## WORK REQUEST
Your output should be the complete listing, word for word, with no pictures in it.

## DATA IN THIS EXERCISE
>>>

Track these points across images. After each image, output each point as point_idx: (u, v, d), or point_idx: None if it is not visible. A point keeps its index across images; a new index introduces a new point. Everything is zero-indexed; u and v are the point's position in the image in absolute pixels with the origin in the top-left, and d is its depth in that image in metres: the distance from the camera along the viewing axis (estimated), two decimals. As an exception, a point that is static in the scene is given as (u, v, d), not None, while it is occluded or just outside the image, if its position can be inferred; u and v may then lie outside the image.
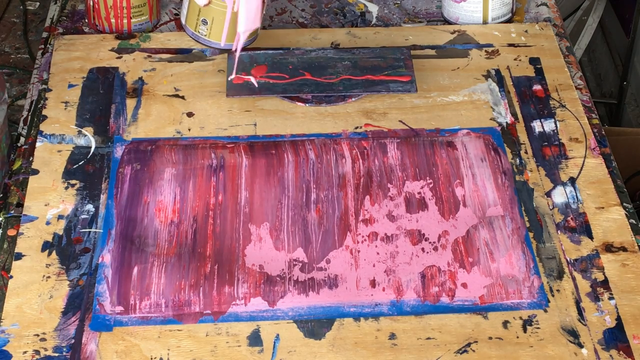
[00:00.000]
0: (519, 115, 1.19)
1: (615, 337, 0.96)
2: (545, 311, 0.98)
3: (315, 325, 0.97)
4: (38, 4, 2.59)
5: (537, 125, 1.18)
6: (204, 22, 1.14)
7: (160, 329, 0.96)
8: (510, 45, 1.29)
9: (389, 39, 1.30)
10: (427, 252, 1.03)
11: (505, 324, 0.97)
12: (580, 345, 0.95)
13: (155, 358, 0.94)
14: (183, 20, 1.20)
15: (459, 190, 1.10)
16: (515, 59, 1.27)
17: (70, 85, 1.22)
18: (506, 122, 1.18)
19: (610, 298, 0.99)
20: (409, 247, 1.04)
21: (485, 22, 1.32)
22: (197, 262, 1.02)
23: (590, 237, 1.05)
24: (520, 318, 0.98)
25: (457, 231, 1.05)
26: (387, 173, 1.12)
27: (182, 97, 1.21)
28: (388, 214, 1.07)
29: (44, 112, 1.18)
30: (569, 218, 1.07)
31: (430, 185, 1.10)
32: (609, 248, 1.04)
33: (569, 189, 1.10)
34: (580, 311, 0.98)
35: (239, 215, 1.06)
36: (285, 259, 1.03)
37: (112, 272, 1.01)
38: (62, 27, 1.33)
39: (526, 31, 1.31)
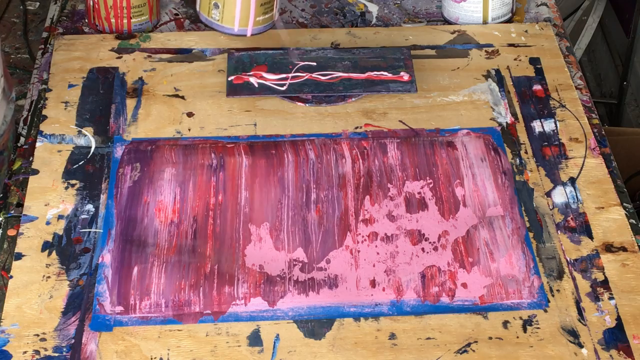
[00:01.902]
0: (519, 115, 1.19)
1: (615, 337, 0.96)
2: (545, 311, 0.98)
3: (315, 325, 0.97)
4: (38, 4, 2.59)
5: (537, 125, 1.18)
6: (216, 6, 1.14)
7: (160, 329, 0.96)
8: (510, 45, 1.29)
9: (389, 39, 1.30)
10: (427, 252, 1.03)
11: (505, 324, 0.97)
12: (580, 345, 0.95)
13: (155, 358, 0.94)
14: (197, 7, 1.20)
15: (459, 190, 1.10)
16: (515, 59, 1.27)
17: (70, 85, 1.22)
18: (506, 122, 1.18)
19: (610, 298, 0.99)
20: (409, 247, 1.04)
21: (485, 22, 1.32)
22: (197, 262, 1.02)
23: (590, 237, 1.05)
24: (520, 318, 0.98)
25: (457, 231, 1.05)
26: (387, 173, 1.12)
27: (182, 97, 1.21)
28: (388, 214, 1.07)
29: (44, 112, 1.18)
30: (569, 218, 1.07)
31: (430, 185, 1.10)
32: (609, 248, 1.04)
33: (569, 189, 1.11)
34: (580, 311, 0.98)
35: (239, 215, 1.06)
36: (285, 259, 1.03)
37: (112, 272, 1.01)
38: (62, 27, 1.33)
39: (526, 31, 1.31)
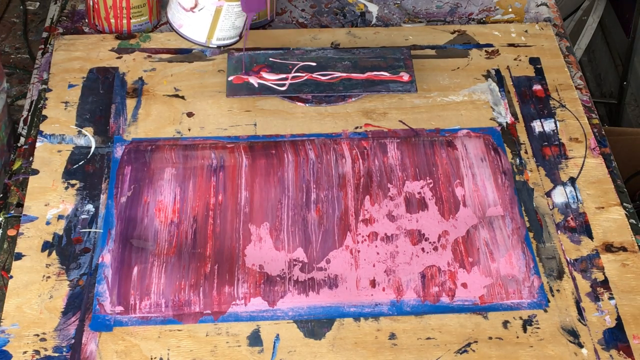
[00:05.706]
0: (519, 115, 1.19)
1: (615, 337, 0.96)
2: (545, 311, 0.98)
3: (315, 325, 0.97)
4: (38, 4, 2.59)
5: (537, 125, 1.18)
6: None
7: (160, 329, 0.96)
8: (510, 45, 1.29)
9: (389, 39, 1.30)
10: (427, 252, 1.03)
11: (505, 324, 0.97)
12: (580, 345, 0.95)
13: (155, 358, 0.94)
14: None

<<<

## SOLUTION BELOW
Track these points across images. After each image, output each point as point_idx: (u, v, d), or point_idx: None if it is not visible. A point keeps its index across images; a new index introduces a new point. Everything is zero-indexed; u and v are the point's position in the image in absolute pixels with the origin in the top-left, and d is its depth in that image in metres: the distance from the camera along the viewing axis (estimated), two decimals. As an exception, a point that is static in the scene is given as (u, v, d), not None, while it is occluded or just outside the image, if its position can be inferred; u and v may then lie outside the image.
[00:00.000]
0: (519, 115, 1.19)
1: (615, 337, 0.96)
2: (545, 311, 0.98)
3: (315, 325, 0.97)
4: (38, 4, 2.59)
5: (537, 125, 1.18)
6: (204, 22, 1.14)
7: (160, 329, 0.96)
8: (510, 45, 1.29)
9: (389, 39, 1.30)
10: (427, 252, 1.03)
11: (505, 324, 0.97)
12: (580, 345, 0.95)
13: (155, 358, 0.94)
14: (183, 20, 1.20)
15: (459, 190, 1.10)
16: (515, 59, 1.27)
17: (70, 85, 1.22)
18: (506, 122, 1.18)
19: (610, 298, 0.99)
20: (409, 247, 1.04)
21: (485, 22, 1.32)
22: (197, 262, 1.02)
23: (590, 237, 1.05)
24: (520, 318, 0.98)
25: (457, 231, 1.05)
26: (387, 173, 1.12)
27: (182, 97, 1.21)
28: (388, 214, 1.07)
29: (44, 112, 1.18)
30: (569, 218, 1.07)
31: (430, 185, 1.10)
32: (609, 248, 1.04)
33: (569, 189, 1.10)
34: (580, 311, 0.98)
35: (239, 215, 1.06)
36: (285, 259, 1.03)
37: (112, 272, 1.01)
38: (62, 27, 1.33)
39: (526, 31, 1.31)
[00:01.902]
0: (519, 115, 1.19)
1: (615, 337, 0.96)
2: (545, 311, 0.98)
3: (315, 325, 0.97)
4: (38, 4, 2.59)
5: (537, 125, 1.18)
6: (216, 6, 1.14)
7: (160, 329, 0.96)
8: (510, 45, 1.29)
9: (389, 39, 1.30)
10: (427, 252, 1.03)
11: (505, 324, 0.97)
12: (580, 345, 0.95)
13: (155, 358, 0.94)
14: (197, 7, 1.20)
15: (459, 190, 1.10)
16: (515, 59, 1.27)
17: (70, 85, 1.22)
18: (506, 122, 1.18)
19: (610, 298, 0.99)
20: (409, 247, 1.04)
21: (485, 22, 1.32)
22: (197, 262, 1.02)
23: (590, 237, 1.05)
24: (520, 318, 0.98)
25: (457, 231, 1.05)
26: (387, 173, 1.12)
27: (182, 97, 1.21)
28: (388, 214, 1.07)
29: (44, 112, 1.18)
30: (569, 218, 1.07)
31: (430, 185, 1.10)
32: (609, 248, 1.04)
33: (569, 189, 1.11)
34: (580, 311, 0.98)
35: (239, 215, 1.06)
36: (285, 259, 1.03)
37: (112, 272, 1.01)
38: (62, 27, 1.33)
39: (526, 31, 1.31)
[00:05.706]
0: (519, 115, 1.19)
1: (615, 337, 0.96)
2: (545, 311, 0.98)
3: (315, 325, 0.97)
4: (38, 4, 2.59)
5: (537, 125, 1.18)
6: None
7: (160, 329, 0.96)
8: (510, 45, 1.29)
9: (389, 39, 1.30)
10: (427, 252, 1.03)
11: (505, 324, 0.97)
12: (580, 345, 0.95)
13: (155, 358, 0.94)
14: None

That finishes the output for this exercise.